To evaluate the integral \[ I = \int \frac{x \tan^{-1}(x)}{(1+x^2)^{\frac{3}{2}}} \, dx, \] we will follow these steps: ### Step 1: Rewrite the Denominator We can express the denominator as: \[ (1+x^2)^{\frac{3}{2}} = (1+x^2)^{1} \cdot (1+x^2)^{\frac{1}{2}}. \] Thus, we can rewrite the integral as: \[ I = \int \frac{x \tan^{-1}(x)}{(1+x^2) \cdot (1+x^2)^{\frac{1}{2}}} \, dx. \] ### Step 2: Substitution Let \( y = \tan^{-1}(x) \). Then, we have: \[ x = \tan(y) \quad \text{and} \quad dx = \frac{1}{1+x^2} \, dy. \] Substituting these into the integral gives: \[ I = \int \frac{\tan(y) \cdot y}{(1+\tan^2(y))^{\frac{3}{2}}} \cdot \frac{1}{1+\tan^2(y)} \, dy. \] ### Step 3: Simplifying the Integral Using the identity \( 1 + \tan^2(y) = \sec^2(y) \), we can rewrite the integral: \[ I = \int \frac{y \tan(y)}{\sec^3(y)} \cdot \frac{1}{\sec^2(y)} \, dy = \int y \sin(y) \, dy. \] ### Step 4: Integration by Parts We will use integration by parts, where we let: - \( u = y \) and \( dv = \sin(y) \, dy \). - Then, \( du = dy \) and \( v = -\cos(y) \).
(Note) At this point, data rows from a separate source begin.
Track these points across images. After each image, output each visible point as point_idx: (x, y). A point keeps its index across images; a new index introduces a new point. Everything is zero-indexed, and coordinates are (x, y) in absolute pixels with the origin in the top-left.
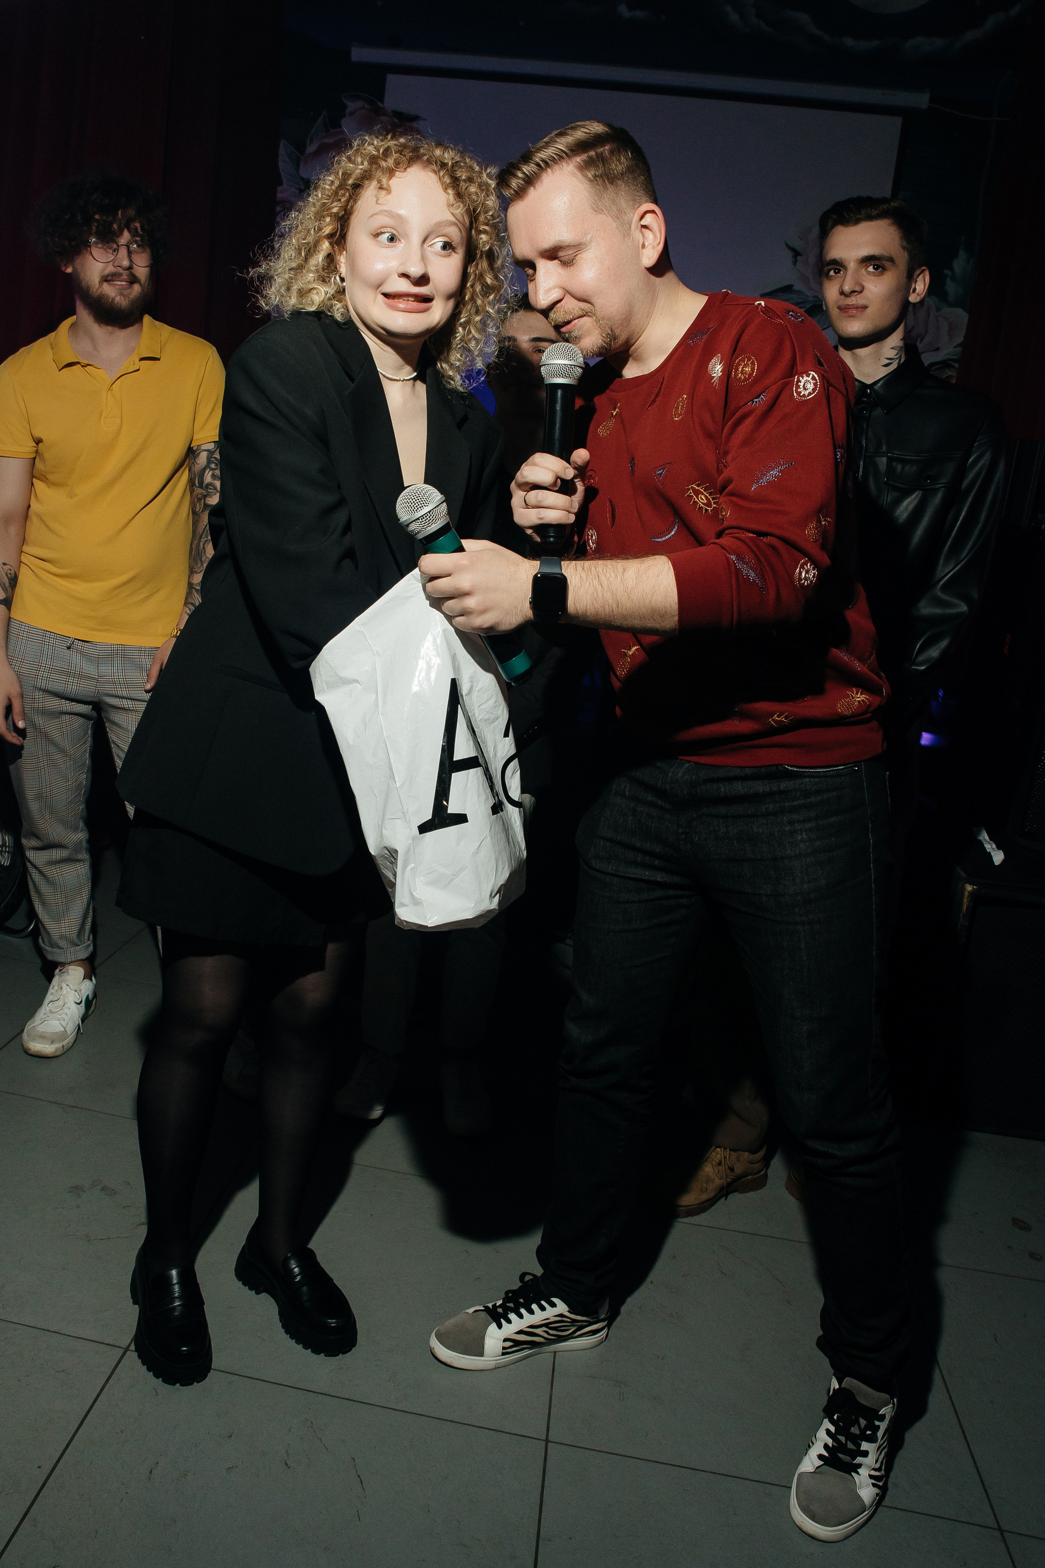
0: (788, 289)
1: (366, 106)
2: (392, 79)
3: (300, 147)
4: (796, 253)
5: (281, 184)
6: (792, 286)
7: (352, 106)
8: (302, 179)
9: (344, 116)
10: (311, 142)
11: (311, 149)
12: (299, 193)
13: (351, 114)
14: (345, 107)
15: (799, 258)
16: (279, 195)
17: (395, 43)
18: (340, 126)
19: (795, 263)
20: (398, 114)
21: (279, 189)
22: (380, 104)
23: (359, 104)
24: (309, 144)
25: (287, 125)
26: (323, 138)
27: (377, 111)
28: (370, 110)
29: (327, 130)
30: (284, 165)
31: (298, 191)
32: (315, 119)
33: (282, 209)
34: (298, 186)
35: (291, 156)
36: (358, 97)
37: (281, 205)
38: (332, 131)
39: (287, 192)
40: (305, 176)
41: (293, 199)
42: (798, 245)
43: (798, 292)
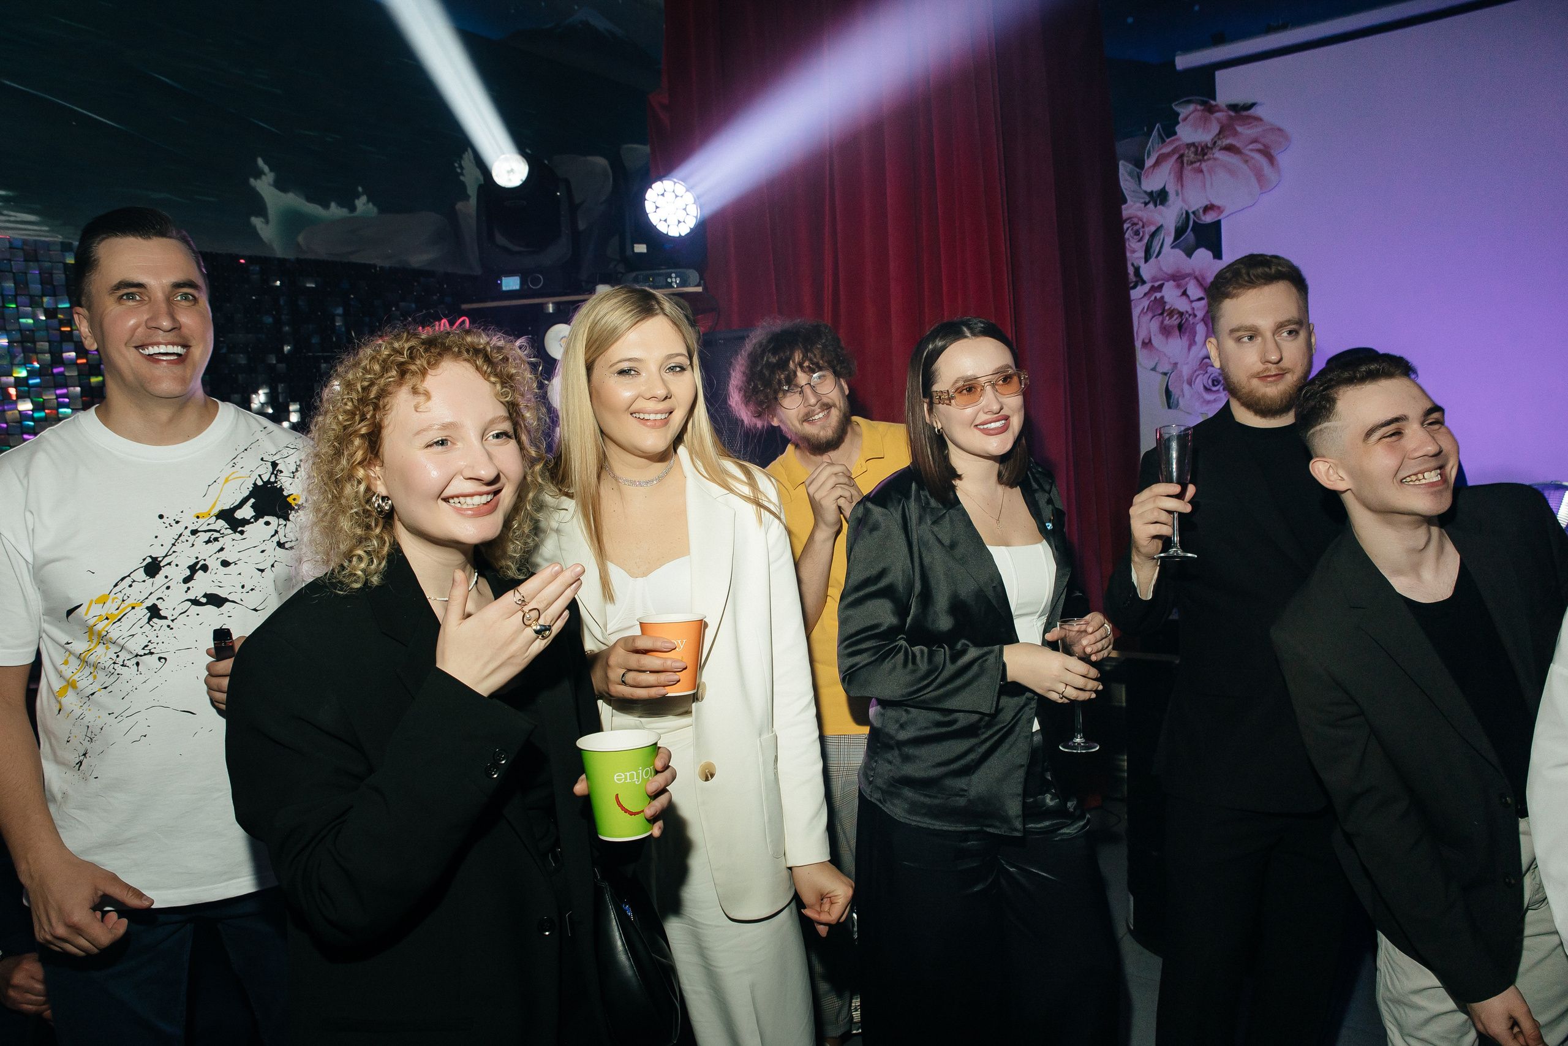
1: (1199, 107)
2: (1220, 75)
3: (1139, 164)
5: (1125, 201)
7: (1183, 111)
8: (1145, 192)
9: (1178, 123)
10: (1149, 155)
11: (1149, 163)
13: (1185, 119)
14: (1178, 114)
16: (1126, 213)
17: (1219, 40)
18: (1175, 133)
20: (1234, 107)
21: (1123, 207)
22: (1213, 102)
23: (1192, 107)
24: (1148, 158)
25: (1123, 146)
26: (1160, 149)
27: (1211, 110)
28: (1203, 110)
29: (1163, 141)
30: (1126, 183)
31: (1143, 205)
32: (1149, 134)
33: (1129, 225)
34: (1143, 200)
35: (1130, 174)
36: (1189, 102)
37: (1128, 221)
38: (1168, 140)
39: (1132, 208)
40: (1149, 190)
41: (1140, 214)
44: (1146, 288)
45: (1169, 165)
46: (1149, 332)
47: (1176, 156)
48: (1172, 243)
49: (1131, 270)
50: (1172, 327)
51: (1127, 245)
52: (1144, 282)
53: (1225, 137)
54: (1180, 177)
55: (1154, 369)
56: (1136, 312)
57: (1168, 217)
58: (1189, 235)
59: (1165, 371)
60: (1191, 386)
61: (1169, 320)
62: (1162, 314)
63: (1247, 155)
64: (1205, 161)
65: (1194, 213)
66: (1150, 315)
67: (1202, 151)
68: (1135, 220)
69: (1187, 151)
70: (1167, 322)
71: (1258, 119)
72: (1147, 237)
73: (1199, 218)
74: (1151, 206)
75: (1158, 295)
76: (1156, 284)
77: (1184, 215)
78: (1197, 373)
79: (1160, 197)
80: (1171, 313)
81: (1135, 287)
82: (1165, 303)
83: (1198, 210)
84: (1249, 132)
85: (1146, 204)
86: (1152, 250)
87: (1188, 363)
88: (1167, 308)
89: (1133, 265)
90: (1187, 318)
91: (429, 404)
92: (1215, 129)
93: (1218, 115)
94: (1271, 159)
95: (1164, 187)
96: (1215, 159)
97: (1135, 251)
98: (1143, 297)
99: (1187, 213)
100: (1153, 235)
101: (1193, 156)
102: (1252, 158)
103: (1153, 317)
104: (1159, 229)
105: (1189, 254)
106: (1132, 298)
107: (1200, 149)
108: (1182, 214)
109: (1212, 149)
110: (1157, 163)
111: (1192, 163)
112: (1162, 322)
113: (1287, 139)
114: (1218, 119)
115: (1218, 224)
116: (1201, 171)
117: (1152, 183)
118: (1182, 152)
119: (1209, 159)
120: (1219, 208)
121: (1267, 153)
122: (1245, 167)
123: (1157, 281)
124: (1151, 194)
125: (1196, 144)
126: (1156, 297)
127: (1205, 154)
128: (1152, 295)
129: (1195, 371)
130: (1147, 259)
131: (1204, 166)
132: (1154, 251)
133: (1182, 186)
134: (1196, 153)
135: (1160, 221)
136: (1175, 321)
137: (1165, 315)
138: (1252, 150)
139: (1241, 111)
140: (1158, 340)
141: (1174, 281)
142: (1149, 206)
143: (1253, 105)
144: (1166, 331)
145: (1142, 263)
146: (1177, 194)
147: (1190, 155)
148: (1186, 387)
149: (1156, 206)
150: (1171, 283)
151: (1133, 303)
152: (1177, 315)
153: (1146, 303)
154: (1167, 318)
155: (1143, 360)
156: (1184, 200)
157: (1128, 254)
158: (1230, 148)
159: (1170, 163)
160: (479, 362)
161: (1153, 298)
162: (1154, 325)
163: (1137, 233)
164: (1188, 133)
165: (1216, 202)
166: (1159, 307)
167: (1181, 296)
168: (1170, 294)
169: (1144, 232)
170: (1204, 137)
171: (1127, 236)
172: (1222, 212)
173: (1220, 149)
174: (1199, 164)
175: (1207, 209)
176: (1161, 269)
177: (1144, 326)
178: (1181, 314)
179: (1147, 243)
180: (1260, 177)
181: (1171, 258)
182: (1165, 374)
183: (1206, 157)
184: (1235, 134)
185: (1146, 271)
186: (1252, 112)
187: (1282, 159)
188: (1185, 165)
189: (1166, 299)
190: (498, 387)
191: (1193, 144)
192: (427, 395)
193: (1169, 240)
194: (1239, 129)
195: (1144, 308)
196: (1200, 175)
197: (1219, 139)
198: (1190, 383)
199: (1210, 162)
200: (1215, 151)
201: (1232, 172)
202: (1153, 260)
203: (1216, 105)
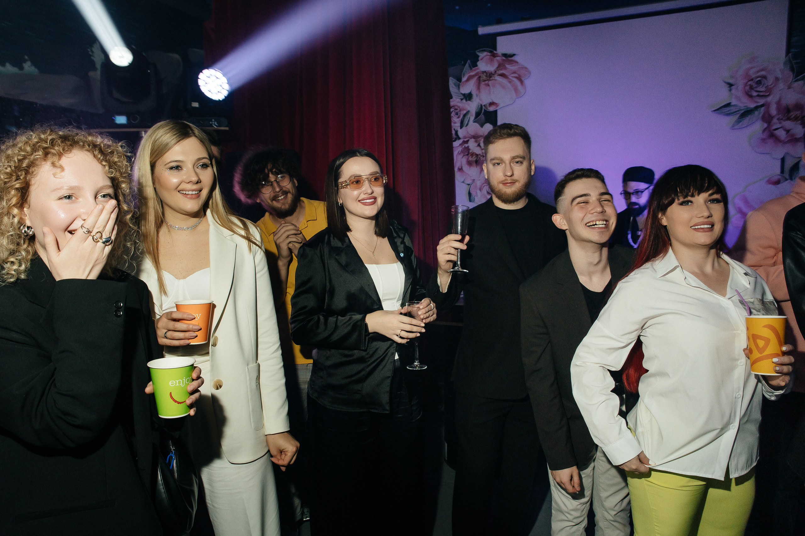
0: (728, 105)
1: (489, 54)
2: (499, 39)
3: (459, 79)
4: (730, 85)
5: (451, 97)
6: (730, 103)
7: (482, 55)
8: (462, 94)
9: (478, 61)
10: (464, 75)
11: (464, 79)
12: (461, 101)
13: (482, 59)
14: (478, 56)
15: (732, 87)
16: (452, 104)
17: (499, 22)
18: (477, 66)
19: (730, 90)
20: (505, 55)
21: (451, 100)
22: (495, 52)
23: (485, 53)
24: (463, 77)
25: (452, 70)
26: (470, 73)
27: (494, 55)
28: (491, 55)
29: (471, 69)
30: (453, 89)
31: (460, 100)
32: (464, 65)
33: (453, 110)
34: (460, 98)
35: (455, 84)
36: (484, 51)
37: (453, 108)
38: (473, 69)
39: (455, 101)
40: (463, 92)
41: (459, 104)
42: (731, 81)
43: (735, 105)
44: (460, 141)
45: (473, 82)
46: (462, 164)
47: (477, 77)
48: (474, 119)
49: (453, 132)
50: (472, 161)
51: (452, 120)
52: (459, 138)
53: (501, 70)
54: (479, 88)
55: (463, 182)
56: (455, 153)
57: (472, 107)
58: (482, 117)
59: (469, 183)
60: (481, 191)
61: (471, 158)
62: (468, 155)
63: (510, 79)
64: (490, 80)
65: (484, 105)
66: (462, 155)
67: (490, 75)
68: (456, 107)
69: (482, 75)
70: (470, 159)
71: (516, 62)
72: (462, 116)
73: (487, 109)
74: (464, 101)
75: (466, 145)
76: (465, 140)
77: (480, 107)
78: (484, 185)
79: (468, 97)
80: (473, 154)
81: (455, 141)
82: (470, 149)
83: (486, 105)
84: (512, 68)
85: (462, 99)
86: (464, 123)
87: (479, 180)
88: (470, 151)
89: (454, 129)
90: (479, 158)
91: (63, 174)
92: (496, 65)
93: (498, 58)
94: (522, 82)
95: (471, 92)
96: (495, 80)
97: (456, 122)
98: (458, 146)
99: (481, 105)
100: (465, 115)
101: (485, 77)
102: (513, 81)
103: (464, 156)
104: (468, 112)
105: (482, 126)
106: (454, 146)
107: (488, 74)
108: (479, 106)
109: (494, 74)
110: (468, 80)
111: (484, 81)
112: (468, 159)
113: (530, 73)
114: (498, 61)
115: (496, 112)
116: (488, 85)
117: (465, 90)
118: (480, 75)
119: (493, 80)
120: (496, 104)
121: (519, 79)
122: (509, 85)
123: (466, 138)
124: (464, 95)
125: (487, 72)
126: (465, 146)
127: (490, 77)
128: (463, 145)
129: (483, 184)
130: (461, 127)
131: (490, 83)
132: (465, 124)
133: (479, 92)
134: (486, 76)
135: (469, 109)
136: (474, 159)
137: (469, 155)
138: (512, 77)
139: (508, 57)
140: (466, 168)
141: (474, 138)
142: (462, 101)
143: (514, 55)
144: (470, 163)
145: (459, 129)
146: (477, 96)
147: (484, 77)
148: (478, 191)
149: (466, 101)
150: (473, 140)
151: (454, 149)
152: (475, 156)
153: (460, 149)
154: (470, 157)
155: (458, 178)
156: (480, 99)
157: (452, 124)
158: (503, 75)
159: (475, 79)
160: (96, 153)
161: (463, 147)
162: (464, 160)
163: (457, 114)
164: (484, 65)
165: (496, 101)
166: (467, 151)
167: (477, 146)
168: (472, 145)
169: (460, 113)
170: (490, 68)
171: (452, 115)
172: (498, 106)
173: (498, 75)
174: (488, 81)
175: (492, 104)
176: (468, 132)
177: (459, 160)
178: (477, 155)
179: (461, 119)
180: (516, 90)
181: (473, 127)
182: (469, 185)
183: (491, 79)
184: (505, 68)
185: (461, 133)
186: (513, 58)
187: (527, 82)
188: (481, 82)
189: (471, 147)
190: (107, 168)
191: (485, 72)
192: (62, 168)
193: (472, 118)
194: (507, 66)
195: (459, 151)
196: (488, 87)
197: (497, 70)
198: (480, 190)
199: (493, 81)
200: (496, 76)
201: (503, 87)
202: (464, 128)
203: (497, 54)
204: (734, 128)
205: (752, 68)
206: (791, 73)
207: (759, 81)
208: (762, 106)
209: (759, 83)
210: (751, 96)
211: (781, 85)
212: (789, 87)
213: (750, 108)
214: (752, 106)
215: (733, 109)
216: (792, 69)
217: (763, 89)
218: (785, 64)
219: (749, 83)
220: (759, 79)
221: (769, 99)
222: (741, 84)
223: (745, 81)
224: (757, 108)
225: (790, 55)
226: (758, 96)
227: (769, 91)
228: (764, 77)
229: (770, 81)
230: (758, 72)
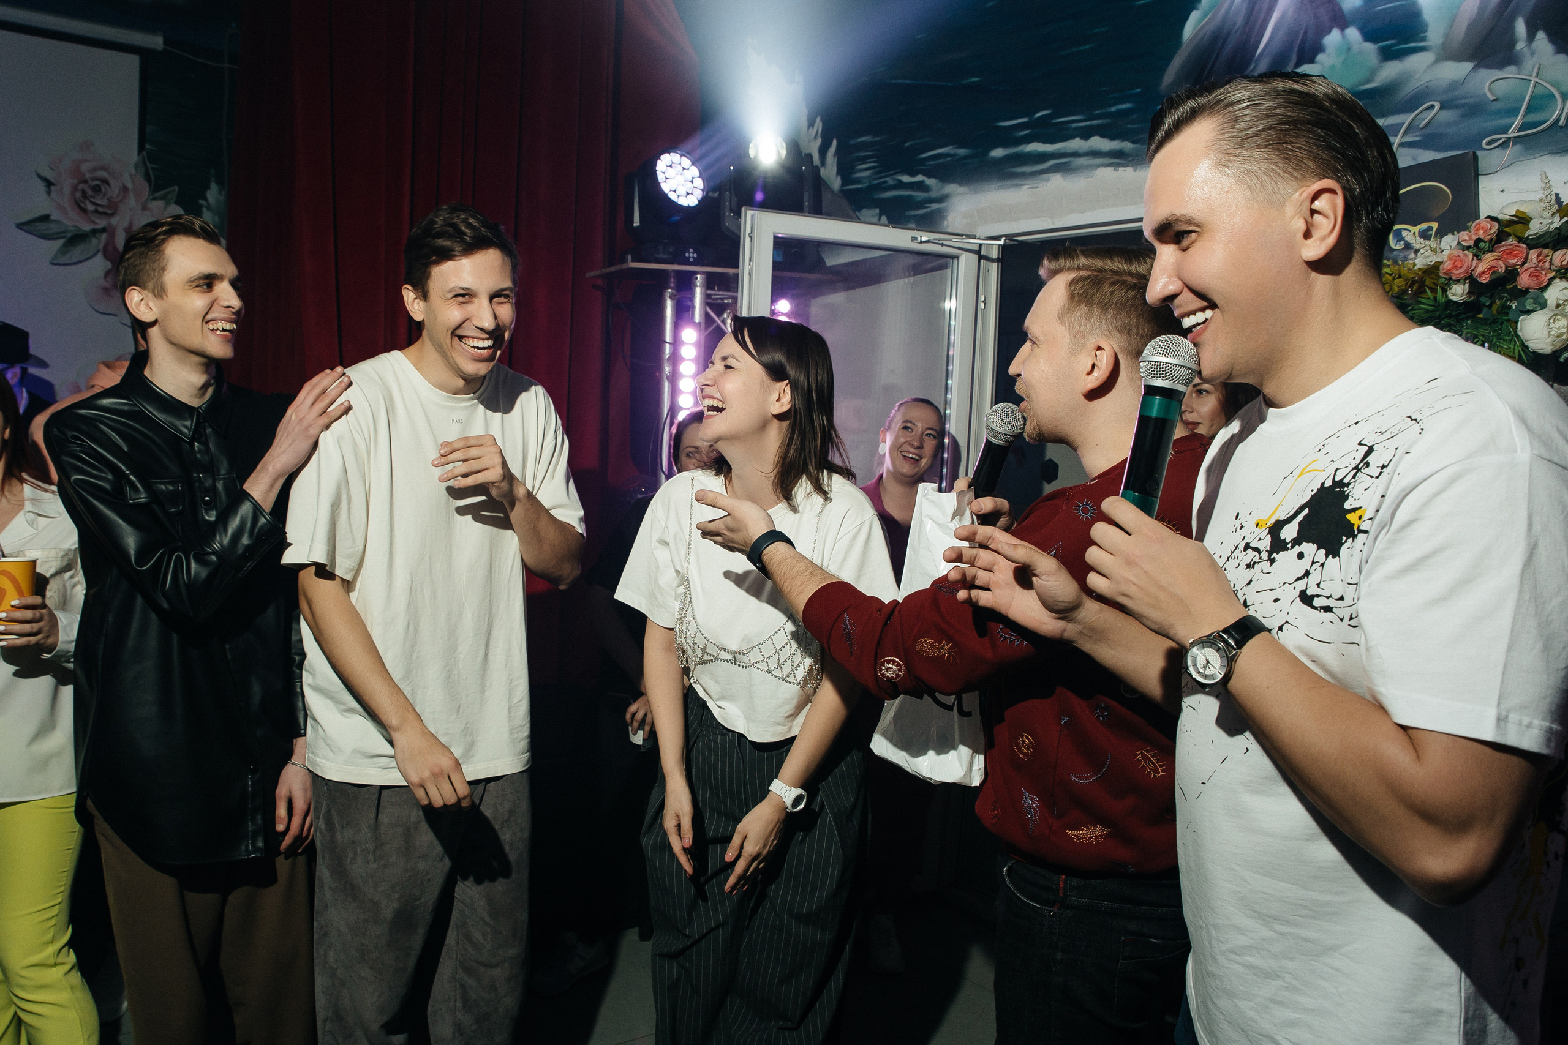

Applying integration by parts: \[ I = -y \cos(y) + \int \cos(y) \, dy. \] ### Step 5: Evaluate the Remaining Integral The integral of \( \cos(y) \) is: \[ \int \cos(y) \, dy = \sin(y). \] Thus, we have: \[ I = -y \cos(y) + \sin(y) + C. \] ### Step 6: Substitute Back Now we substitute back \( y = \tan^{-1}(x) \): \[ I = -\tan^{-1}(x) \cos(\tan^{-1}(x)) + \sin(\tan^{-1}(x)) + C. \] ### Step 7: Simplify Using Right Triangle Using a right triangle where the opposite side is \( x \) and the adjacent side is \( 1 \): - The hypotenuse is \( \sqrt{1+x^2} \). - Therefore, \( \cos(\tan^{-1}(x)) = \frac{1}{\sqrt{1+x^2}} \) and \( \sin(\tan^{-1}(x)) = \frac{x}{\sqrt{1+x^2}} \). Substituting these values gives: \[ I = -\tan^{-1}(x) \cdot \frac{1}{\sqrt{1+x^2}} + \frac{x}{\sqrt{1+x^2}} + C. \] ### Final Answer Thus, the evaluated integral is: \[ I = \frac{x - \tan^{-1}(x)}{\sqrt{1+x^2}} + C. \]